Dataset entries
● ● ● ●
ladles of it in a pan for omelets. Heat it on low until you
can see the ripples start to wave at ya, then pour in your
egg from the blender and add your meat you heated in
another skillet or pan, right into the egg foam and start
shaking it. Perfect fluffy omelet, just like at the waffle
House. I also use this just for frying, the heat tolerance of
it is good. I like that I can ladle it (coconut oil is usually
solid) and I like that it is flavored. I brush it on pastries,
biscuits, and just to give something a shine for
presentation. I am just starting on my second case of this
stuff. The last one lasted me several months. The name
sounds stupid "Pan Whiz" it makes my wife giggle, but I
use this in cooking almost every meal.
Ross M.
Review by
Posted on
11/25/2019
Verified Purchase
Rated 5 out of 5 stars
● ● ● ●
### TASK GOAL
Return only the lines of the records in which the string "just" appears.

### YOUR SOLUTION
shaking it. Perfect fluffy omelet, just like at the waffle
House. I also use this just for frying, the heat tolerance of
biscuits, and just to give something a shine for
presentation. I am just starting on my second case of this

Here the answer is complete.